Canadian police have arrested a 42-year-old man suspected of holding an account on Twitter under the name "CanadaCreep". The account in question has nearly 17,000 followers, which it amassed in just under a year.
The unnamed man has been placed in custody on charges of secretly clicking pictures of hundreds of women for at least five years and posting their photographs on Twitter. He allegedly posted images of women's clothed breasts, buttocks or genitals with lewd captions, the BBC reported.
Staff Sgt Cory Dayley said Calgary police received a complaint on Monday (12 June) from Alexandra Constantinidis, 22, who was alerted by her friends that a minute-long video of her walking downtown was on Twitter. She immediately reported it to the police and with the help of the public the man was arrested on Tuesday.
His Twitter account has also been suspended, police said.
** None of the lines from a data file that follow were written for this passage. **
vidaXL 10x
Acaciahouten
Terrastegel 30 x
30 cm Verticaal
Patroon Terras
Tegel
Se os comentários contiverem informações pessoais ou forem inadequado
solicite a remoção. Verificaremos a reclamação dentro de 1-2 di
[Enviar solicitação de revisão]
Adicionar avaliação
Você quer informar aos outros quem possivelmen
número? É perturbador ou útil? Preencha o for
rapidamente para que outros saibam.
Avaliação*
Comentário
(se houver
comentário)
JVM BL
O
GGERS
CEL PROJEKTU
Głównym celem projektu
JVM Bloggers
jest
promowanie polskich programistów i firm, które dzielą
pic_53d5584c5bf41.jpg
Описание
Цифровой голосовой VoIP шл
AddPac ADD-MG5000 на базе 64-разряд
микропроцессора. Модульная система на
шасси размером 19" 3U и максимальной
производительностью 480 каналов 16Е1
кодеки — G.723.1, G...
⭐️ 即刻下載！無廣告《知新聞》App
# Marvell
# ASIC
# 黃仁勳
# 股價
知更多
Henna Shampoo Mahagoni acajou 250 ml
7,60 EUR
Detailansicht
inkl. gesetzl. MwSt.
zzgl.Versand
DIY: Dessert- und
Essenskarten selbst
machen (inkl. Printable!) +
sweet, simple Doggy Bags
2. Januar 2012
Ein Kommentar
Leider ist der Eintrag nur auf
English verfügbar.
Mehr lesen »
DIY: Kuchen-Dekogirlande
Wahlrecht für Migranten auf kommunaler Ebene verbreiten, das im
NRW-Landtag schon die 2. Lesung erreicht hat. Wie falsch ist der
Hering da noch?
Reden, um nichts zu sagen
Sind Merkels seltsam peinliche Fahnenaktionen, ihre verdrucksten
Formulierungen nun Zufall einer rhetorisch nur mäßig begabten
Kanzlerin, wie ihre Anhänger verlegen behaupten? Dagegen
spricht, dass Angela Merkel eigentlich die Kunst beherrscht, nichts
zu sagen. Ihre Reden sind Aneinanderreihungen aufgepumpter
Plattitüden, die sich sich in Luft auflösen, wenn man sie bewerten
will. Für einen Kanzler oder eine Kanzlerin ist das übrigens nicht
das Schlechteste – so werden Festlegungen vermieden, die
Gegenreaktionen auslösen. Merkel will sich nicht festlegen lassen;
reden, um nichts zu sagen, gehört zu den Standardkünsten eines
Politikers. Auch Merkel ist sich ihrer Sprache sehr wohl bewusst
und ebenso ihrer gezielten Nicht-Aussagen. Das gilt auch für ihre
"It was less that he'd taken the video of me, and more that he'd taken these terrible, horribly humiliating videos of other women and nobody said anything in a year. And he had 17,000 followers who thought this was appropriate," Constantinidis told the BBC.
The suspect has been charged with six voyeurism-related charges in relation to three incidents, but Dayley said more charges were likely to follow as investigators were analysing multiple terabytes of data, including hundreds of thousands of images of women.
They were also examining a laptop, storage devices and other electronic devices, which they seized from the man's house.
"It could take weeks, if not months to go through it. We have images and videos dating back to at least 2012 right now and, as we dig deeper, we may find that it goes back further," Dayley said.
He added that until Monday they had not received any complaint against the man. Police had also put out an appeal to people for help in apprehending the suspect and got a flood of tips.
Several Twitter users have also circulated pictures from the "CanadaCreep" account which appears to show the photographer reflected in mirrors or windows.
"On the hunt to find this dirtbag," one internet sleuth had said.
"This is definitely an extreme case for us here in Calgary and what we're seeing (is) quite disturbing and concerning, no doubt," Dayley said.
"We just really need the community to do what it did in this case, which really helped us get out in front of the investigation and react as quickly as we did and bring it to a quick resolution."
Under Canadian law, a person can be charged with voyeurism if they "surreptitiously" observe someone who has "reasonable expectation of privacy". If convicted, the man could face a jail sentence of anywhere between six months and two years per offence.
"If you're not punishing this behaviour, you're endorsing this behaviour," Constantinidis said.